Biomedical Engineering Reference
In-Depth Information
- Brain (aligned neurite connecting cerebral
cortex and ventricular surface)
- Skeletal muscle (aligned muscle fibers)
- Heart (aligned myocardial muscle fibers)
- Skin (organized ECM matrix
fibers in dermis)
- Vesssel (nanofibrous matrices
in basal lamina)
- Bone (brick-and-mortar like structure in cortical
bone)
- Ligament (aligned and hierarchical collagen fiber
bundles)
- Tendon (aligned and hierarchical collagen fiber
bundles)
Figure 15.2
Different nanotopographical forms in various human tissues [82].
To study the effect of different topographies and mimic the anisotropic structures of
neural cells, techniques such as electrospinning and nanolithography have been used to
design a number of micro-/nanostructures in the form of fibers or gratings [82, 83]. The
behavior of nerve cells in the context of differentiation, neurite outgrowth, attachment,
migration, and alignment has been investigated on these micro-/nanostructures.
Microgrooved substrates guide the development, differentiation, and neurite extension
of human NSCs related to the microchannel width. Small patterns not only induce proper
neurite alignment but also induce longer neurite length, whereas larger micropatterns have
been shown to hinder alignment [84]. Another study has researched the alignment and
elongation of human pluripotent stem cells (hPSCs) along the micron-sized grating axis.

[Data records]
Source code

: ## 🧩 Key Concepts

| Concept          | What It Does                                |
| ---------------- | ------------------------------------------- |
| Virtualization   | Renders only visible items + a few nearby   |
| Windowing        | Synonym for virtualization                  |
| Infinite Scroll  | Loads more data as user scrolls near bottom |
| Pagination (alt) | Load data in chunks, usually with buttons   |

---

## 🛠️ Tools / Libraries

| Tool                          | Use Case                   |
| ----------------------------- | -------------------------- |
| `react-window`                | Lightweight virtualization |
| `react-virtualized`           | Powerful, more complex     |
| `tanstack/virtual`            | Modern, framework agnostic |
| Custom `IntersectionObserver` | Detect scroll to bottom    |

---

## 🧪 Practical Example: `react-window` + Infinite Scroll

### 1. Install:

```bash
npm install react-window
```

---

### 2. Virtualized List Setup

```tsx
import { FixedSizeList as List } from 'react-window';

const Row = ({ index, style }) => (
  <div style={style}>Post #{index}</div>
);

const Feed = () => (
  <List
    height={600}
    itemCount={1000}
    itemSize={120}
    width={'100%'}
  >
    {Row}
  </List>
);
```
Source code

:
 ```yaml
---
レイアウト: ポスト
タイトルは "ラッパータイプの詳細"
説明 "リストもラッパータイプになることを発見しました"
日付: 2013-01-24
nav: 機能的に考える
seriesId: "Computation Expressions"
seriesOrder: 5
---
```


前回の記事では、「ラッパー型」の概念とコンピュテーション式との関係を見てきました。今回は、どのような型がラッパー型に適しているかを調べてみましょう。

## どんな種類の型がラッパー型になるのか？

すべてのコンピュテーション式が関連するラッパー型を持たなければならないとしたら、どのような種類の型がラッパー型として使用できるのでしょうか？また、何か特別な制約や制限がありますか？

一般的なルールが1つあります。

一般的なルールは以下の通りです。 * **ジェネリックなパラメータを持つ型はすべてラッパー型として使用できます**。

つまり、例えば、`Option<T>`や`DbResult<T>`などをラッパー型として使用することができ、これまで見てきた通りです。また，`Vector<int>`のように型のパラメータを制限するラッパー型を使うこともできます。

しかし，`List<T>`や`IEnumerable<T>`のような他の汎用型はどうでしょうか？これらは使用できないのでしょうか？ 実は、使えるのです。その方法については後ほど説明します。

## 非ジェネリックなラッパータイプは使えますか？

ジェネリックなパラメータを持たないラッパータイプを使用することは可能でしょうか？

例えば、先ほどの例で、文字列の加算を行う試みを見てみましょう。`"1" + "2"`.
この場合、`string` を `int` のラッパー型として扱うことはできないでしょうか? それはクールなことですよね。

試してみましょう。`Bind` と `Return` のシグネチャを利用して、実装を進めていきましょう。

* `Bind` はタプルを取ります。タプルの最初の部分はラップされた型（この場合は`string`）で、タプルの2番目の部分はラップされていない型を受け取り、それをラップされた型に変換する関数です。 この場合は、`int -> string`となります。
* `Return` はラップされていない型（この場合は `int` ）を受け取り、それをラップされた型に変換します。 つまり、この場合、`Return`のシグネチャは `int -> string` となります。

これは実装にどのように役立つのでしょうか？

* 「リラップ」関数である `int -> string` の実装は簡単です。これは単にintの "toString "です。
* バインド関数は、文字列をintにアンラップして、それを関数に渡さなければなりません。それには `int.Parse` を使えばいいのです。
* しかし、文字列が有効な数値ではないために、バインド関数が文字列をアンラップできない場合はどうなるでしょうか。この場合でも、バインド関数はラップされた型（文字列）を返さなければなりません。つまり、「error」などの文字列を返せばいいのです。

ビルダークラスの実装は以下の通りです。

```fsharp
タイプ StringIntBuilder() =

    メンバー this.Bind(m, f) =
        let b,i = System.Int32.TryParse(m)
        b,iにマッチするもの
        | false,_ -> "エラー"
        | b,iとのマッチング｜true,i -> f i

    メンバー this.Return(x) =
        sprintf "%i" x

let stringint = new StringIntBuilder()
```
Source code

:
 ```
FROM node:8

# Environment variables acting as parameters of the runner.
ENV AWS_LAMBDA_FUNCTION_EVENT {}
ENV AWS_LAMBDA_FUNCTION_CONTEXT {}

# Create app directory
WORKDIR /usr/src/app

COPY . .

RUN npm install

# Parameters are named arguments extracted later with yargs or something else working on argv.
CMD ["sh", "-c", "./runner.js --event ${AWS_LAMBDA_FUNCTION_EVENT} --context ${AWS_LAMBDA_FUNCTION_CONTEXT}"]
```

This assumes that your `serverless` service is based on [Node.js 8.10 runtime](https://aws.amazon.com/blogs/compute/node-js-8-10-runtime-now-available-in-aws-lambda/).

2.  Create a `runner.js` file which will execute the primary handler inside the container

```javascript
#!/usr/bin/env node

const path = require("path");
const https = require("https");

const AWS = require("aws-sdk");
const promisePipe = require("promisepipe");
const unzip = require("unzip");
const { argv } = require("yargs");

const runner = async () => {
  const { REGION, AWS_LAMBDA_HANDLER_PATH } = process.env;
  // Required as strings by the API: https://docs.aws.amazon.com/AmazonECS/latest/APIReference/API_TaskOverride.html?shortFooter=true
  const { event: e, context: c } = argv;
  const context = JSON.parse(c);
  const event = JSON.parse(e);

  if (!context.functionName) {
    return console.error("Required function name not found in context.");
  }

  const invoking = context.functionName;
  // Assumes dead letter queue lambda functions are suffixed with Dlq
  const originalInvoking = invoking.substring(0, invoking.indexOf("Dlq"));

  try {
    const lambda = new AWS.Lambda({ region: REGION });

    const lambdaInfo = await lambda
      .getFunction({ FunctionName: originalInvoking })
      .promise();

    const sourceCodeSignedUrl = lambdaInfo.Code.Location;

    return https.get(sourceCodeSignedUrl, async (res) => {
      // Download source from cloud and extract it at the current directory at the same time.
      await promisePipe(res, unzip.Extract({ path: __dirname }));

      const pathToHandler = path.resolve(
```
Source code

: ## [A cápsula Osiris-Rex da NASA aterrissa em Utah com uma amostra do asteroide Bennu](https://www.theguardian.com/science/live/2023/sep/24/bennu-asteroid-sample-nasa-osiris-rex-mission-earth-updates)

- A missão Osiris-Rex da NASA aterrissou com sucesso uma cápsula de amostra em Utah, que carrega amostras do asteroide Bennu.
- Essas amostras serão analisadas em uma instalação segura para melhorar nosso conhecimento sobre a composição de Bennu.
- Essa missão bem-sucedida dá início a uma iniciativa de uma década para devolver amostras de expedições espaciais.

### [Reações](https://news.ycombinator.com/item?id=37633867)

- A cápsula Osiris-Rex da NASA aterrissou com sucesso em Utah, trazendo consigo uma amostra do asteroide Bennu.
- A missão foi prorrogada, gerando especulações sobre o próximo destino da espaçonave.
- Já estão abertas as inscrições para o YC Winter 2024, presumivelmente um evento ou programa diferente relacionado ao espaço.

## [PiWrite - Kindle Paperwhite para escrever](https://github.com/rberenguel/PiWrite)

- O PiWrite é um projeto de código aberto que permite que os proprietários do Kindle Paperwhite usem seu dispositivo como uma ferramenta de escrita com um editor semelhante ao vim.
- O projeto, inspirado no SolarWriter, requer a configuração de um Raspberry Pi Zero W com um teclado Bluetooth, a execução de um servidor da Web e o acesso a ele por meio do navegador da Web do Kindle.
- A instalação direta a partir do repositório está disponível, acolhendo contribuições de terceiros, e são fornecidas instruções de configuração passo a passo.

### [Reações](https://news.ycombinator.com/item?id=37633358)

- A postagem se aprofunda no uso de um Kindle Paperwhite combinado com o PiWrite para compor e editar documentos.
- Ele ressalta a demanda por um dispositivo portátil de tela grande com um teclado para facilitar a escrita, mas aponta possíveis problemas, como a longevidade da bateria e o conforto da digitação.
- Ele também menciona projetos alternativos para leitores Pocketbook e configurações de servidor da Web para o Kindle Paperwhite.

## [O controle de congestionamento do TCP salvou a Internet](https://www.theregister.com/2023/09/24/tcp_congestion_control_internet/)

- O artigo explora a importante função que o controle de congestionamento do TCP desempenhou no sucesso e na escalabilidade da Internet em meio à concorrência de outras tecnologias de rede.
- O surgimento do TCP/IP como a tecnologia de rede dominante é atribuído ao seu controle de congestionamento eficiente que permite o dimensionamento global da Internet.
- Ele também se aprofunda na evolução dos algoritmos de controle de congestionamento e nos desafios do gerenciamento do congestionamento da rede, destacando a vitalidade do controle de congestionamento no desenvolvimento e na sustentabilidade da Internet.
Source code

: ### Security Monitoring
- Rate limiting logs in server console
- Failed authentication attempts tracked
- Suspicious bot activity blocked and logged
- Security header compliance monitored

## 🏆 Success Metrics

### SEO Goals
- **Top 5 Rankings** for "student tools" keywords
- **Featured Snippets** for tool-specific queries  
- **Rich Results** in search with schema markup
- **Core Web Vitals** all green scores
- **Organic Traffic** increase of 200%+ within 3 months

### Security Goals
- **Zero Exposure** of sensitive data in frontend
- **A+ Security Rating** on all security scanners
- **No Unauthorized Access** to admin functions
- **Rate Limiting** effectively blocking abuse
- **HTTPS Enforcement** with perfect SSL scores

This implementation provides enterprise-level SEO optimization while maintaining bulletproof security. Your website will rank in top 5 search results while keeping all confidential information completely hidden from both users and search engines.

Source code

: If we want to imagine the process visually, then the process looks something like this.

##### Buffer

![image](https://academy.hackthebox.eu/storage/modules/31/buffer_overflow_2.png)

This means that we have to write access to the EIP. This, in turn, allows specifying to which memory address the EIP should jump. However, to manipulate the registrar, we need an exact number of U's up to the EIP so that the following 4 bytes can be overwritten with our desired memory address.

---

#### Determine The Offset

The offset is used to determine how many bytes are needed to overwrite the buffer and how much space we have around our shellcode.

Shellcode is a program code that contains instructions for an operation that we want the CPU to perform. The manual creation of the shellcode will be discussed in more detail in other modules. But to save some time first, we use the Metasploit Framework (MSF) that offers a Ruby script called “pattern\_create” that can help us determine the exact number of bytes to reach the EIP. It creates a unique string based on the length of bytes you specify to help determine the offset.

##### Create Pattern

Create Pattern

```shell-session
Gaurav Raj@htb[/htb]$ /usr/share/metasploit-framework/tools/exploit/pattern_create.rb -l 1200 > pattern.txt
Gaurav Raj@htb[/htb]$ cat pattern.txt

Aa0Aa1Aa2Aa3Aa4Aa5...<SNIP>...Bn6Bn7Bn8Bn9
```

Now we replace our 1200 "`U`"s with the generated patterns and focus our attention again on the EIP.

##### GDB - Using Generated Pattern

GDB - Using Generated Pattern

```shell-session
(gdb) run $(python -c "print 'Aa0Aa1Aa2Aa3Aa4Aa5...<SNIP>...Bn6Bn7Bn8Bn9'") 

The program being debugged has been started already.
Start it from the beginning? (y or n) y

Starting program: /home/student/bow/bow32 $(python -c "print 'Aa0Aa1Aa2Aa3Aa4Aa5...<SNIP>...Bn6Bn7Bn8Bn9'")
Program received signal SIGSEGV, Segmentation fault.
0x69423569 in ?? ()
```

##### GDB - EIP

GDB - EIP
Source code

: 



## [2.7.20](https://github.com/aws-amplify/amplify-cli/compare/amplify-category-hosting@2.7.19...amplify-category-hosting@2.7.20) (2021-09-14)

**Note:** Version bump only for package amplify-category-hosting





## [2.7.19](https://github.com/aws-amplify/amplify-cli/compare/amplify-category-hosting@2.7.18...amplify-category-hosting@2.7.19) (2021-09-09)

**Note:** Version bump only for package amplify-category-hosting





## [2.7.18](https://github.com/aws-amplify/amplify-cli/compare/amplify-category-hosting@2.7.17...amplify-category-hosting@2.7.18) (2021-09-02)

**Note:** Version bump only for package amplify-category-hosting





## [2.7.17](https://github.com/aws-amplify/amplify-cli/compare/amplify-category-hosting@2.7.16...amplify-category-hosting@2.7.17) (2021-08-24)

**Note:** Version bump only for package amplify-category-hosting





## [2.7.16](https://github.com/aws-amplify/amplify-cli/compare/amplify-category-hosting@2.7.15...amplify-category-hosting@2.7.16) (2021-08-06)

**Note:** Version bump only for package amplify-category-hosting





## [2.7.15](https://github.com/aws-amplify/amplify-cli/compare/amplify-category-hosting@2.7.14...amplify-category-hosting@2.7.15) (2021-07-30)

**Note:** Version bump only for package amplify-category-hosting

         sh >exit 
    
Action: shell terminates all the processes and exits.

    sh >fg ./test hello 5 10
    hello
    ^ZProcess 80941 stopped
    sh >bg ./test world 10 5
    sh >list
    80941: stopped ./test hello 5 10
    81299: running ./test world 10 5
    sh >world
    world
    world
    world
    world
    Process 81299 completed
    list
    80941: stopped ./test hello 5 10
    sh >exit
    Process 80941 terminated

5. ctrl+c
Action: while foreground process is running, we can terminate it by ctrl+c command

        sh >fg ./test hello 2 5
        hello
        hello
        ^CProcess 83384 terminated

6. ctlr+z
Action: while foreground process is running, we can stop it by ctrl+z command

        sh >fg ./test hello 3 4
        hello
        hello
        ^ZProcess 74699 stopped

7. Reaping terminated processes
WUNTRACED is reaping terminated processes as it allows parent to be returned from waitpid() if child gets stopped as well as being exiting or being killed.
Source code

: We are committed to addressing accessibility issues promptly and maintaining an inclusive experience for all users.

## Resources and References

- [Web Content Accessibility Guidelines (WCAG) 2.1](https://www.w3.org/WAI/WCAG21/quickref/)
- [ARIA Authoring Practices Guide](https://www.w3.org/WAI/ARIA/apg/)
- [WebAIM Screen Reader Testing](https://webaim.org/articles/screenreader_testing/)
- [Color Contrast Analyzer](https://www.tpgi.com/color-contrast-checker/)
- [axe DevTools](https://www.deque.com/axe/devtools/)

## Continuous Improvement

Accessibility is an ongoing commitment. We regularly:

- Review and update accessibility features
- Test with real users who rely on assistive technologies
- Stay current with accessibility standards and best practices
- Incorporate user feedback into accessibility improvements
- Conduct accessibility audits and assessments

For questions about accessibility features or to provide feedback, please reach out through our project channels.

REQUIRED TASKS —
a - Based on the nanotopography text, is each statement true? For each, answer yes or no and quote the deciding words.
(i) Larger micropatterns have been shown to hinder neurite alignment.
(ii) Electrospinning and nanolithography have been used to design micro-/nanostructures shaped as fibers or gratings.
(iii) Small patterns induce shorter neurite length.
b - Please carry the nanotopography text forward from its final sentence.

RESPONSES BY ITEM NUMBER —
a -
(i) Yes: "whereas larger micropatterns have been shown to hinder alignment"
(ii) Yes: "techniques such as electrospinning and nanolithography have been used to design a number of micro-/nanostructures in the form of fibers or gratings"
(iii) No: "Small patterns not only induce proper neurite alignment but also induce longer neurite length"

b -
While the cells exhibited random morphology on the unpatterned substrate, filopodia
aligned greatly with the introduction of 2 μm gratings and neural markers highly expressed
on this surface (Figure 15.3) [85].
Previously, it has been shown that by using 350 nm ridge/groove topographic surfaces,
human ESCs (hESCs) could be differentiated to neurons without the introduction of
chemical factors [86]. Recently, the effect of polydimethylsiloxane (PDMS) nanograting
substrates with various widths on growth and differentiation of human-induced pluripotent
stem cells (hiPSCs) showed that cellular contact-guidance enhanced considerably on the
smaller pitch. The expression of neural markers significantly upregulated on grating with a
width of 350 nm compared to the flat surface [87].